Ora si respira già aria di elezioni. Ora assisteremo sempre più allo stracciarsi delle vesti, ai tentativi di ripresentarsi al popolo italiano con un nuovo look. Come se bastasse cambiare nome, fare qualche nuova alleanza, qualche nuovo inciucio, inserire qualche faccia nuova. Certo, non tutti i politici sono così; certo, non tutti sono da condannare. Sarebbe ingiusto e ingeneroso. Ci sono uomini e donne dei diversi schieramenti che veramente si adoperano per il Paese. Sì, ma quanto incidono nella vita pubblica? Tempo fa si coniò il termine di peones, per definire quegli onorevoli che contavano poco o nulla. Nulla è cambiato. Si è coniato il termine di casta; è stata accettata, subita, come una definizione, una realtà che possiamo solo subire.
Che fare?
Tornare a fare politica, ognuno nel suo piccolo. Prendere coscienza della situazione; abbandonare - se è il caso - il falso dogma della fedeltà al proprio partito, se il partito ti tradisce, e cambiare.
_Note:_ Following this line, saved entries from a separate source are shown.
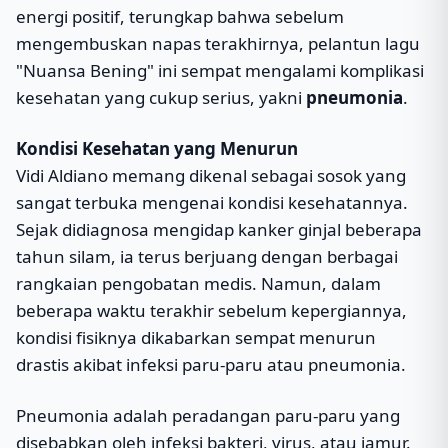
energi positif, terungkap bahwa sebelum
mengembuskan napas terakhirnya, pelantun lagu
"Nuansa Bening" ini sempat mengalami komplikasi
kesehatan yang cukup serius, yakni
pneumonia
.
Kondisi Kesehatan yang Menurun
Vidi Aldiano memang dikenal sebagai sosok yang
sangat terbuka mengenai kondisi kesehatannya.
Sejak didiagnosa mengidap kanker ginjal beberapa
tahun silam, ia terus berjuang dengan berbagai
rangkaian pengobatan medis. Namun, dalam
beberapa waktu terakhir sebelum kepergiannya,
kondisi fisiknya dikabarkan sempat menurun
drastis akibat infeksi paru-paru atau pneumonia.
Pneumonia adalah peradangan paru-paru yang
disebabkan oleh infeksi bakteri, virus, atau jamur.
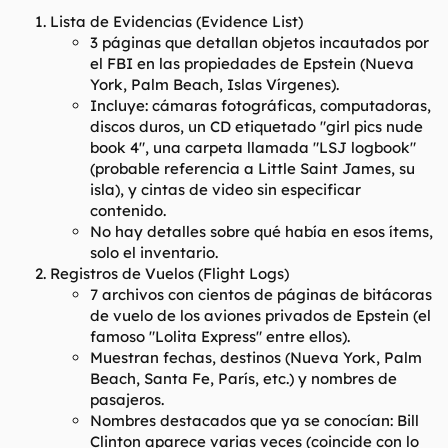
Lista de Evidencias (Evidence List)
3 páginas que detallan objetos incautados por
el FBI en las propiedades de Epstein (Nueva
York, Palm Beach, Islas Vírgenes).
Incluye: cámaras fotográficas, computadoras,
discos duros, un CD etiquetado "girl pics nude
book 4", una carpeta llamada "LSJ logbook"
(probable referencia a Little Saint James, su
isla), y cintas de video sin especificar
contenido.
No hay detalles sobre qué había en esos ítems,
solo el inventario.
Registros de Vuelos (Flight Logs)
7 archivos con cientos de páginas de bitácoras
de vuelo de los aviones privados de Epstein (el
famoso "Lolita Express" entre ellos).
Muestran fechas, destinos (Nueva York, Palm
Beach, Santa Fe, París, etc.) y nombres de
pasajeros.
Nombres destacados que ya se conocían: Bill
Clinton aparece varias veces (coincide con lo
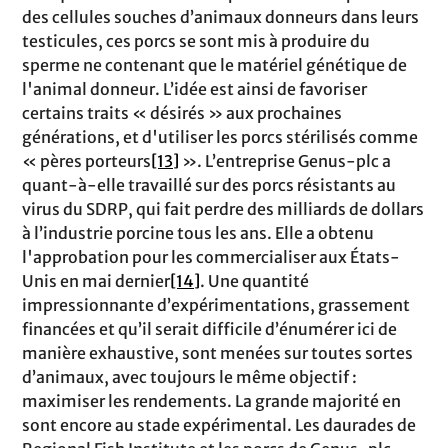
des cellules souches d’animaux donneurs dans leurs
testicules, ces porcs se sont mis à produire du
sperme ne contenant que le matériel génétique de
l'animal donneur. L’idée est ainsi de favoriser
certains traits « désirés » aux prochaines
générations, et d'utiliser les porcs stérilisés comme
« pères porteurs
[13]
». L’entreprise Genus-plc a
quant-à-elle travaillé sur des porcs résistants au
virus du SDRP, qui fait perdre des milliards de dollars
à l’industrie porcine tous les ans. Elle a obtenu
l'approbation pour les commercialiser aux États-
Unis en mai dernier
[14]
. Une quantité
impressionnante d’expérimentations, grassement
financées et qu’il serait difficile d’énumérer ici de
manière exhaustive, sont menées sur toutes sortes
d’animaux, avec toujours le même objectif :
maximiser les rendements. La grande majorité en
sont encore au stade expérimental. Les daurades de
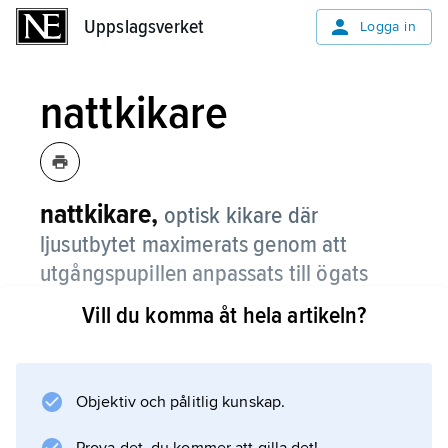
Uppslagsverket
Uppslagsverket
Logga in
nattkikare
nattkikare,
optisk kikare där
ljusutbytet maximerats genom att
utgångspupillen anpassats till ögats
pupilldiameter vid mörkeradaption (7
Vill du komma åt hela artikeln?
mm).
Ingångspupillen skall då vara
M
Objektiv och pålitlig kunskap.
gånger större, där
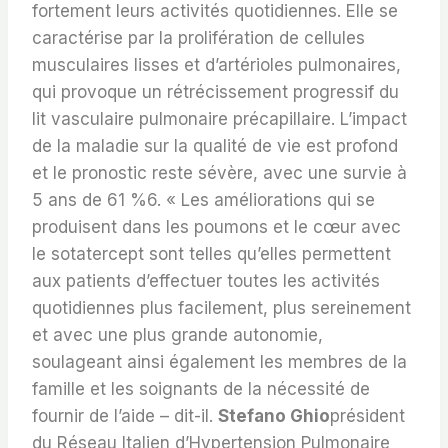
fortement leurs activités quotidiennes. Elle se
caractérise par la prolifération de cellules
musculaires lisses et d’artérioles pulmonaires,
qui provoque un rétrécissement progressif du
lit vasculaire pulmonaire précapillaire. L’impact
de la maladie sur la qualité de vie est profond
et le pronostic reste sévère, avec une survie à
5 ans de 61 %6. « Les améliorations qui se
produisent dans les poumons et le cœur avec
le sotatercept sont telles qu’elles permettent
aux patients d’effectuer toutes les activités
quotidiennes plus facilement, plus sereinement
et avec une plus grande autonomie,
soulageant ainsi également les membres de la
famille et les soignants de la nécessité de
fournir de l’aide – dit-il.
Stefano Ghio
président
du Réseau Italien d’Hypertension Pulmonaire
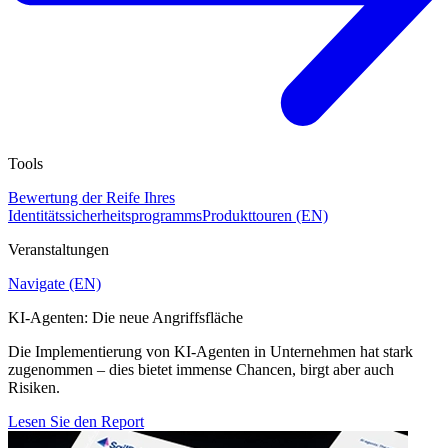
Tools
Bewertung der Reife Ihres
Identitätssicherheitsprogramms
Produkttouren (EN)
Veranstaltungen
Navigate (EN)
KI-Agenten: Die neue Angriffsfläche
Die Implementierung von KI-Agenten in Unternehmen hat stark
zugenommen – dies bietet immense Chancen, birgt aber auch
Risiken.
Lesen Sie den Report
In qualche modo cambiare. I partiti sono un mezzo non il fine della politica. Se un partito, se i suoi rappresentanti a nostro avviso hanno tradito o si sono resi complici, anche passivamente, di una situazione che non sembra vedere la luce in fondo al tunnel, beh si cambia. Si cambiano i compagni di viaggio, perché noi il viaggio vogliamo farlo. Si lasciano gli ex amici, se non ci fidiamo più. Il viaggio è aspro, pericoloso, irto di difficoltà. Il viaggio è la nostra vita politica e sociale; e noi vogliamo farlo. In modo diverso, con nuovi compagni o anche da soli. Ma non ci faremo più prendere in giro da presunte fedeltà ad ideali, valori, tradizioni che quotidianamente vengono traditi proprio da chi fa appello alla nostra fedeltà. Cambieremo per continuare; non lasciamo la casa del padre per tradire il padre, né -ovviamente - per dimenticare la nostra storia, i nostri ideali.
Noi non ci lasceremo sopraffare dallo sconforto.
Per questo continueremo a fare politica. Per questo riprendiamo la pubblicazione del Barbarossaonline.